Wie die Erkennung funktioniert
Der Detektor von TrackJet erkennt Formate strukturell – Länge, Präfixe und Prüfziffern – sodass ein Tippfehler vor jeder Abfrage auffällt. Hier die Formate pro Vertikale, jeweils mit einem strukturell gültigen Beispiel zum Ausprobieren.
Luftfracht (AWB)
IATA-Luftfrachtbriefe: 123-12345678 – ein 3-stelliges Airline-Präfix, ein Bindestrich (beim Einfügen optional), 7 Ziffern und eine Mod-7-Prüfziffer. Beispiel: 020-12345675 (Lufthansa-Präfix 020). Die Ergebnisseite zeigt die aus dem Präfix aufgelöste Airline.
Seecontainer
ISO 6346: vier Buchstaben (Eigentümercode + Gerätekategorie, z. B. MSCU) + 6 Ziffern + eine Prüfziffer: MSCU1234565. Die Prüfziffer fängt die häufigsten Übertragungsfehler ab.
Konnossemente
B/L-Nummern haben keine universelle Prüfsumme – jeder Transporteur formatiert eigen (oft ein SCAC-Präfix wie MAEU + Ziffern).

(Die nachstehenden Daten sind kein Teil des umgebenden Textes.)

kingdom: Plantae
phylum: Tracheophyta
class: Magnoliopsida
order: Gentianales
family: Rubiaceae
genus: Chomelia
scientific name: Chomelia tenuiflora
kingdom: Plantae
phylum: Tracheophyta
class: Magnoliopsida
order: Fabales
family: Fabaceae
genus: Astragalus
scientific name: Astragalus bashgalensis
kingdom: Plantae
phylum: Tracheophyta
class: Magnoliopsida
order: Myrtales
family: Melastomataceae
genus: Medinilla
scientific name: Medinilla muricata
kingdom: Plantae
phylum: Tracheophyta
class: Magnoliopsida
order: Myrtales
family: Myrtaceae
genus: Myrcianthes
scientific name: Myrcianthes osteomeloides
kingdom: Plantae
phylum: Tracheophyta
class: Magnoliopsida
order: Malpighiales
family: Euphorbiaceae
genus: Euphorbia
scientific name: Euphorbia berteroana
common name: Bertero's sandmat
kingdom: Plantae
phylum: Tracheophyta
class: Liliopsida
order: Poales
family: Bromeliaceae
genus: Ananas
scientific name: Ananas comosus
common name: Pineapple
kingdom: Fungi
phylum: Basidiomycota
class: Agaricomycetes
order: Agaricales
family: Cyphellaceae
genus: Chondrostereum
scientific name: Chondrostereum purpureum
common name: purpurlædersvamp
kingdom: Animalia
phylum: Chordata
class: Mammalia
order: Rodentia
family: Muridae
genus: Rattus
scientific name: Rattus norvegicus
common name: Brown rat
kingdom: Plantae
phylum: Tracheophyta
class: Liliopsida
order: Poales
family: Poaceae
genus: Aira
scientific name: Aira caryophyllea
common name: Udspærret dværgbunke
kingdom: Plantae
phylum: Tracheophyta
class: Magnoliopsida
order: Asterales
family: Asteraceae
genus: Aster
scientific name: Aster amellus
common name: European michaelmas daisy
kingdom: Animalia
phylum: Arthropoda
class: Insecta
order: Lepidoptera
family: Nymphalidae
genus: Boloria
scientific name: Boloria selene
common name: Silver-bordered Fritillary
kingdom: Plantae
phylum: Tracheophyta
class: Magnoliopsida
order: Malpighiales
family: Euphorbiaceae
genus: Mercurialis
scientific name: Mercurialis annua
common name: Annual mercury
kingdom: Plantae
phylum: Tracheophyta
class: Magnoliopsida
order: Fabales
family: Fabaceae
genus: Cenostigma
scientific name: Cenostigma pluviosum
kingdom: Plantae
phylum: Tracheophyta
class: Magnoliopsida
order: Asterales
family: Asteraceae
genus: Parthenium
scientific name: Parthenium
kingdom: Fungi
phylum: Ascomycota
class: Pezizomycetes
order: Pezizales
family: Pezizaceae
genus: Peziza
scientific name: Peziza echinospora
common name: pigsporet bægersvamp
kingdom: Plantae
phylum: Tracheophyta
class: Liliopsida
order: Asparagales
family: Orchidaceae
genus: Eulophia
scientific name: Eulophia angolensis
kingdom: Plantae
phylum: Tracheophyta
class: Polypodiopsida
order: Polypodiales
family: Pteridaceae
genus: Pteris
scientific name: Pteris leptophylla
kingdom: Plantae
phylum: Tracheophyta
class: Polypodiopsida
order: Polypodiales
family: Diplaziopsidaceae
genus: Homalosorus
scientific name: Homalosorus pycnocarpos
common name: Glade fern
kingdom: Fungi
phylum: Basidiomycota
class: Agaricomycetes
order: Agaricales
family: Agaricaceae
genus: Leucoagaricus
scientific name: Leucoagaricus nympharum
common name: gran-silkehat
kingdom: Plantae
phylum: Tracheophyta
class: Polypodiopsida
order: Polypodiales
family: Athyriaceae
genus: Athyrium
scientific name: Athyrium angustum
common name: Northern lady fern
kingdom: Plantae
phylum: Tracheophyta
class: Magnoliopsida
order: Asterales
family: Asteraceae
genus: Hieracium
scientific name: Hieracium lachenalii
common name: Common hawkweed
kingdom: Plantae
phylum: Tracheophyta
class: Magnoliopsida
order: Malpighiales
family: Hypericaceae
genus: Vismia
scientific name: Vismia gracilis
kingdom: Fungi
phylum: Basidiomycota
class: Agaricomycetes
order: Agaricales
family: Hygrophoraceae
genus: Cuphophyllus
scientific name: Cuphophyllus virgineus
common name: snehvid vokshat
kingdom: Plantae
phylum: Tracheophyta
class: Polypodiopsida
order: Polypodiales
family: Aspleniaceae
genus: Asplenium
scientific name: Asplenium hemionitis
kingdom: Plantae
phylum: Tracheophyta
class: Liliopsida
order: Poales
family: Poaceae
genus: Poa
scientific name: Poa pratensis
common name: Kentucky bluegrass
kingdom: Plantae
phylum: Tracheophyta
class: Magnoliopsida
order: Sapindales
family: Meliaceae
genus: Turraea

TrackJet erkennt bekannte Transporteur-Muster; unbekannte Muster führen zu einer Transporteur-Auswahl.
Internationale Post (UPU S10)
Zwei Buchstaben + 9 Ziffern + zweistelliger Ländercode, mit Prüfziffer: RR123456785IT. Die führenden Buchstaben kodieren den Dienst (R = Einschreiben, E = EMS, C = Paket …).
Pakete
Transporteur-spezifische Formate: UPS-1Z-Nummern (z. B. 1Z999AA10123456784), DHL-Frachtbriefe (10 Ziffern) und DHL eCommerce (GM…/LX…), FedEx mit 12/15/20 Ziffern, DPD mit 14 Ziffern, Royal Mail im S10-Stil. Der Detektor wählt den Transporteur aus der Struktur; könnten zwei passen, wählen Sie.
Tipps
- Leerzeichen und Bindestriche werden ignoriert – fügen Sie Nummern genau so ein, wie der Transporteur sie zeigt.
- Schlägt die Erkennung fehl, zählen Sie zuerst die Ziffern: 90 % der Fehler sind ein zu viel oder zu wenig.